Choosing herself FIRST - despite what she originally learned.
THE REST PARADOX
This is the REST paradox:
The moment you feel like you don’t have time to rest/relax/pause…
is often the moment where everything depends on it.
And rest does not mean laying in your couch for 3 hours or 2 days doing nothing (that would be collapsing).
REST is your ability to be with what is real in this moment.
It’s regulation. It's finding your truth. It’s returning to your body...
so you can make a empowered from a place of Peace to transcend into a way of living where you move far beyond the survival patterns that were initially handed to you.
In the most simple forms it could look like:
Closing your eyes for 60 seconds before responding
Taking one full breath instead of ten shallow ones
Leaning into trust rather than forcing control
Saying “not right now” instead of “yes, of course”
Letting someone off the hook for not showing up like you expected them to
Not starting the argument just to get an emotional outburst for what has been building inside
So often it's about letting something be unfinished… so you don’t become undone.
LET IT CHANGE YOU
I gotta tell you... it's going to feel uncomfortable at first. When you've lived your whole life with your sword out and shield up... and you then put it down. It feels wrong. But it's only because it's different.
You’re interrupting a deeply ingrained pattern that has been flowing in your veinsfor years.
But what you’re actually doing… is choosing sustainability over urgency.
Peace over noise. Power over depletion. Presence over performance.
Eventually you'll realize that you don't need to prove how much you can carry before you're allowed to put it down. You'll find that true strength and power comes from knowing what to carry and when.
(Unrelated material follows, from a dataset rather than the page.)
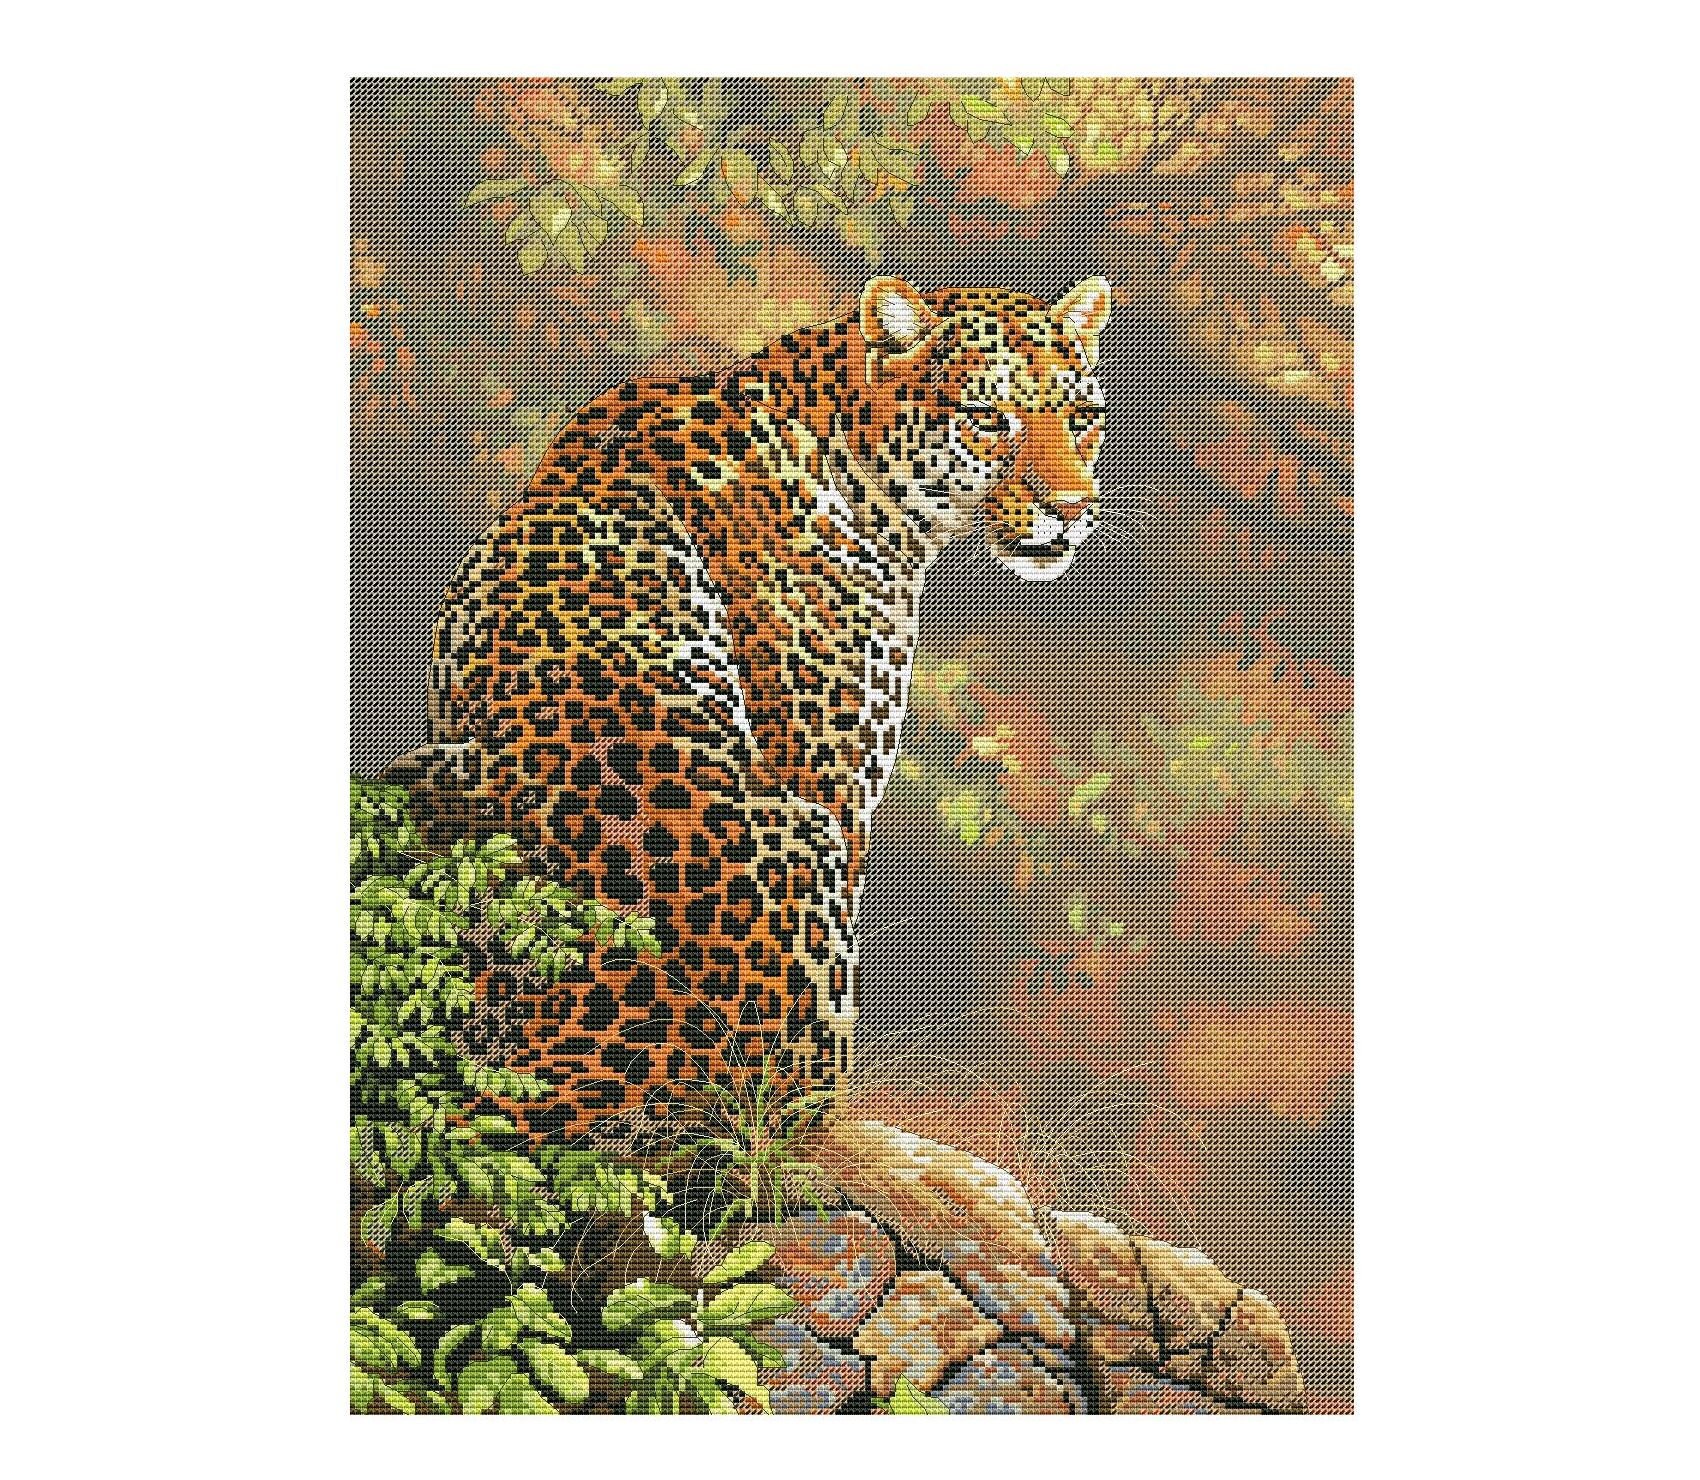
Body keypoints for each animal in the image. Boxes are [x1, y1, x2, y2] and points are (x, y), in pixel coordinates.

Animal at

You get to support yourself before things fall apart.
You get to chose a make a more sustainable choice for yourself.
You get to go BIGGER in life without force or self-abandonment.
REST is not leaning back and collapsing. REST is choosing the better way. The one that serves you. So that you can stay and be with it all without loosing yourself in the process.
So Dare to REST - even when it feels like the furthest reach.
Not because everything will fall apart if you don’t keep going…but because you might.
And you are no longer available to be the part of the equation that gets to be sacrificed.
Not anymore. You're way to important for that shit.